Quand on a suivi avec constance le débat – qui n’est pas terminé – sur la possibilité d’accueillir les fidèles pour la participation à la messe dans les églises dédiées au culte catholique, on peut penser plusieurs choses. On peut penser que l’État a fini par condescendre au bon sens des demandes raisonnables de l’épiscopat français et qu’il n’accomplissait que son devoir de gouvernement en tentant de protéger le culte contre la contamination du Covid-19. On peut penser qu’après tout, les chrétiens qui acceptent de voir un match de foot à la télévision peuvent bien, pour un temps, se résigner à regarder une cérémonie liturgique à la télévision.

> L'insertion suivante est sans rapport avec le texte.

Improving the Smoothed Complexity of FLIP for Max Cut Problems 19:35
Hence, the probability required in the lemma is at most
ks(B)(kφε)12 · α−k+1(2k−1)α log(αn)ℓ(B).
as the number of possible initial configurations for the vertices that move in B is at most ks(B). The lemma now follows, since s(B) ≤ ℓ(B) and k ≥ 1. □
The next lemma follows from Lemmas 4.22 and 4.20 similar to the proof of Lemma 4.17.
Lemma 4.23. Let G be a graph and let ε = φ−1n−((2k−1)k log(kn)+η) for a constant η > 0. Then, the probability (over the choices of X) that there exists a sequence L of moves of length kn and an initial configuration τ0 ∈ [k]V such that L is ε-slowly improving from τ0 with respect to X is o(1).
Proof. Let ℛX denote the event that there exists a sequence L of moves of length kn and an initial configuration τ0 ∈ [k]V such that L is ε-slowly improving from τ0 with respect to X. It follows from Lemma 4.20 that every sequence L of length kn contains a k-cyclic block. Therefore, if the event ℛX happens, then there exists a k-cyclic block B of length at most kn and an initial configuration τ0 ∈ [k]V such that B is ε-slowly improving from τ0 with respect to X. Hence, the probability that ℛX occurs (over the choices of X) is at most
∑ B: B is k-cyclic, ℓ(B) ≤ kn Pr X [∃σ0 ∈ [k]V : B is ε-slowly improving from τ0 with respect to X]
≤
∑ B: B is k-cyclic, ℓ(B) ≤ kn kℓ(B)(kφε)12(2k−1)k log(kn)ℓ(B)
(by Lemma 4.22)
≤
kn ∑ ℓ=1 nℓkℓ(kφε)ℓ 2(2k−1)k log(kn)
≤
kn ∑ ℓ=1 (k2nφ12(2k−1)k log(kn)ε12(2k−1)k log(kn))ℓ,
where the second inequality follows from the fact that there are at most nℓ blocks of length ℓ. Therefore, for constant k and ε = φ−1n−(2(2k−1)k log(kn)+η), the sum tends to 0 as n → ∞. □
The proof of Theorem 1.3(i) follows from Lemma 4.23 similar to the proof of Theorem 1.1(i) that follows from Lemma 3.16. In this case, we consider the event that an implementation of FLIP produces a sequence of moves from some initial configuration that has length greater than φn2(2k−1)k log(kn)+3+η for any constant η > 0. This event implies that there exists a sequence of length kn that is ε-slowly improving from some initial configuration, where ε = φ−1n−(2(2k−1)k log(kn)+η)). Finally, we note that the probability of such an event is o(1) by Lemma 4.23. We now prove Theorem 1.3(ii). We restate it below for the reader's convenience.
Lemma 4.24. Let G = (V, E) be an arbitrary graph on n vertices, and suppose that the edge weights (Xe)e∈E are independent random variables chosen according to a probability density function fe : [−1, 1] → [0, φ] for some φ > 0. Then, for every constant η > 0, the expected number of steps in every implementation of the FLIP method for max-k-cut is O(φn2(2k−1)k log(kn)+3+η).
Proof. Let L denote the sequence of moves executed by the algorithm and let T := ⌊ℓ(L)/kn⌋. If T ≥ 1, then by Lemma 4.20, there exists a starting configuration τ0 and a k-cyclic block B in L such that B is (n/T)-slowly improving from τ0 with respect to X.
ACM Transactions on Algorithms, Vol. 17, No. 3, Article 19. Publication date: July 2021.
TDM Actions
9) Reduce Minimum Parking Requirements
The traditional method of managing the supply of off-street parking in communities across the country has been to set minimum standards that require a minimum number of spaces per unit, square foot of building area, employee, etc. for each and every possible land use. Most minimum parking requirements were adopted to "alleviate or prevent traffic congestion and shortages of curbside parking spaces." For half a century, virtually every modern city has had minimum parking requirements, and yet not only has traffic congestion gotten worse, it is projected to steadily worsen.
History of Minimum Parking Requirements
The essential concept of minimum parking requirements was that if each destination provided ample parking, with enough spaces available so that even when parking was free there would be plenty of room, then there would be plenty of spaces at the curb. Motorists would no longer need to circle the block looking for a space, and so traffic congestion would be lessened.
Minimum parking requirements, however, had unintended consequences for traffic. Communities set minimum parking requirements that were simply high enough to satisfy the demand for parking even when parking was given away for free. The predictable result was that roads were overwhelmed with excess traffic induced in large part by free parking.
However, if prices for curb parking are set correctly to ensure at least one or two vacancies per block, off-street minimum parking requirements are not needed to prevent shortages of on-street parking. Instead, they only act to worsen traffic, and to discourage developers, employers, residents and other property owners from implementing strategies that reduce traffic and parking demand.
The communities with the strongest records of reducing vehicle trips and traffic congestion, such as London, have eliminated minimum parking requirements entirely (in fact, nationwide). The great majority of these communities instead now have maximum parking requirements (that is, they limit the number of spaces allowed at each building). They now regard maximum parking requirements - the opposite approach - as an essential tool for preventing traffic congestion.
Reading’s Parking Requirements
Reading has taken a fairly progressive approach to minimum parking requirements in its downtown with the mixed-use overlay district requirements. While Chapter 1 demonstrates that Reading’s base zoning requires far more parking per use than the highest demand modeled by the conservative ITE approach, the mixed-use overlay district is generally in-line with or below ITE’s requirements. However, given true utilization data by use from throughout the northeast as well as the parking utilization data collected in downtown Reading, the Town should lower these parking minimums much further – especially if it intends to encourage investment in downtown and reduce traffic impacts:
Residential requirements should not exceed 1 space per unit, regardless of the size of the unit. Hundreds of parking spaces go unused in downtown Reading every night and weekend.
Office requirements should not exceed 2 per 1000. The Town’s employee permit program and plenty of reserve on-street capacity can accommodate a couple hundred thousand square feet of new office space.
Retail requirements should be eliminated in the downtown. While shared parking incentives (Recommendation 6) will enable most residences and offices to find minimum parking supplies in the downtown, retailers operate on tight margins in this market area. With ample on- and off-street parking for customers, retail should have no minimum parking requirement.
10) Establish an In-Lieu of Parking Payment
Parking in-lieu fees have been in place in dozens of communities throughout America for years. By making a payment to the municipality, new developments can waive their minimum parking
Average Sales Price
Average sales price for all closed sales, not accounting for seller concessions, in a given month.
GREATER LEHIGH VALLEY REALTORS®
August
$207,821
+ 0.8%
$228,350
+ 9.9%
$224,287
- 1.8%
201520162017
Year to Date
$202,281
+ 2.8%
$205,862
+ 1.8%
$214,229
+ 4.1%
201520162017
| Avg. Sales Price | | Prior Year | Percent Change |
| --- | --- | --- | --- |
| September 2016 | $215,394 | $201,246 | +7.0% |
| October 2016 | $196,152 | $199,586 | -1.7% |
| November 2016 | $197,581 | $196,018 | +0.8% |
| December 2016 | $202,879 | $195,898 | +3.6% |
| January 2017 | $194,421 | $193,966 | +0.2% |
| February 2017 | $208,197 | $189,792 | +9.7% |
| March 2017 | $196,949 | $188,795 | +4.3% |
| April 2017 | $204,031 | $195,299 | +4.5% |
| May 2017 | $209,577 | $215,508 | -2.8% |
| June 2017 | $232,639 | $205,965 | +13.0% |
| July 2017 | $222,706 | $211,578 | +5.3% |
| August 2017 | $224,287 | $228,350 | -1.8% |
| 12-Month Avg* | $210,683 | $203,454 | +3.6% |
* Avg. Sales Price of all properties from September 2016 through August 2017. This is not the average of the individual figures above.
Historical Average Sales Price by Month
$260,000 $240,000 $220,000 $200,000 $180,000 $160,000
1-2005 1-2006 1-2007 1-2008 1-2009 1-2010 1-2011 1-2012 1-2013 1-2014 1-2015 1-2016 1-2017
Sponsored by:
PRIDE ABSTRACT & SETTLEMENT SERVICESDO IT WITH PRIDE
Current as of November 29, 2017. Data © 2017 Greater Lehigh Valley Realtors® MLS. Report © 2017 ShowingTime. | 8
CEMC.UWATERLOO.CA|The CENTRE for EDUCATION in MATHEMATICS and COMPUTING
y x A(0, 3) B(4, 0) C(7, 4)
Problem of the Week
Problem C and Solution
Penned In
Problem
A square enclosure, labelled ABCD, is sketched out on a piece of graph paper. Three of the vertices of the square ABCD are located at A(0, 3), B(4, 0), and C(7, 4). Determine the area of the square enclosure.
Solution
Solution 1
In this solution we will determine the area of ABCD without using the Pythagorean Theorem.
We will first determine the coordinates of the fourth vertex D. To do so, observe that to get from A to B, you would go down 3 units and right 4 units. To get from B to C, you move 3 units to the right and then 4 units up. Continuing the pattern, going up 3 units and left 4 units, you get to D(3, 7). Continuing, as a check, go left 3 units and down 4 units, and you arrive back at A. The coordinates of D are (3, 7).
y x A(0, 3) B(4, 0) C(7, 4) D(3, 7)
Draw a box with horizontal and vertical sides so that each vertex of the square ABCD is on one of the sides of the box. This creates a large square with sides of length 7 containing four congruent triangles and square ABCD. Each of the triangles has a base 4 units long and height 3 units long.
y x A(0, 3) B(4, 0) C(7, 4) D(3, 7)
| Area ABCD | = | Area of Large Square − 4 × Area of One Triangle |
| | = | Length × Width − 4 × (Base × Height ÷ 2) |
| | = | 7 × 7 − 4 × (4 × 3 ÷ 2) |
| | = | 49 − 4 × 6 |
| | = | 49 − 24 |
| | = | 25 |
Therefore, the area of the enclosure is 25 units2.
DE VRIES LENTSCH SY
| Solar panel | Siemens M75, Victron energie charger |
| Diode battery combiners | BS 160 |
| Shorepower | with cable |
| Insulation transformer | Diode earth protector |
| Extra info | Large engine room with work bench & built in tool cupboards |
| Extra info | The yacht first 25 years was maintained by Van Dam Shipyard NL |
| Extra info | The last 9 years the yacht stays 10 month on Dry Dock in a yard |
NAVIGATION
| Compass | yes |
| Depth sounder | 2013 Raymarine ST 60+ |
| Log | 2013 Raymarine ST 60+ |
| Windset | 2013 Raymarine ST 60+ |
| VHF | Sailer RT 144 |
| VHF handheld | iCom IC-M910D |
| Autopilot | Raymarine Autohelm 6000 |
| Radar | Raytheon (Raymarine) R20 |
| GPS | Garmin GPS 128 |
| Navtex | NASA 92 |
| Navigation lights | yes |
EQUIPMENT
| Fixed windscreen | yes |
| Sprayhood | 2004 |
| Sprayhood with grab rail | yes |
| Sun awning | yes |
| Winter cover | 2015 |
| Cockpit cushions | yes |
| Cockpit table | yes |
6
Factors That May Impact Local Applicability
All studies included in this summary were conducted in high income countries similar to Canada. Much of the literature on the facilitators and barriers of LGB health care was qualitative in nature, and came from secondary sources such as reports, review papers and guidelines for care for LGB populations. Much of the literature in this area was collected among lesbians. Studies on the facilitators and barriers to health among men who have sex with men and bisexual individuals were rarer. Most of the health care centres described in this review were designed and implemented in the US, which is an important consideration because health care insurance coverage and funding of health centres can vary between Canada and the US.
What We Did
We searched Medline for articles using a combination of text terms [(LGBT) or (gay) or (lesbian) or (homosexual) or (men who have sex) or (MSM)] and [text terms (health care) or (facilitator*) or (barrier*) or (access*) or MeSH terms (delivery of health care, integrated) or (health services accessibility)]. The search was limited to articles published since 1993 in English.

Beaucoup font cela, chaque dimanche, en regardant la messe diffusée à l’émission Le Jour du Seigneur, sur TFI.

Mais on peut penser aussi que, dans cette lutte entre l’Église et l’État, le gouvernement s’est ridiculisé avec sa jauge d’une participation limitée à 30 personnes. 30 personnes dans l’église Saint-Sulpice à Paris, dans la Basilique du Sacré-Cœur de Montmartre ou dans la plupart des églises diocésaines, c’est tout simplement se moquer du monde ! On peut aussi penser, comme Pierre Manent l’a écrit dans Le Figaro du 26 novembre, qu’il s’agit «d’une offense délibérée à l’Église catholique qui, de tous les cultes, est la plus concernée par ces mesures et à qui l’on déclare en face : nous nous moquons royalement des droits et des souhaits des fidèles».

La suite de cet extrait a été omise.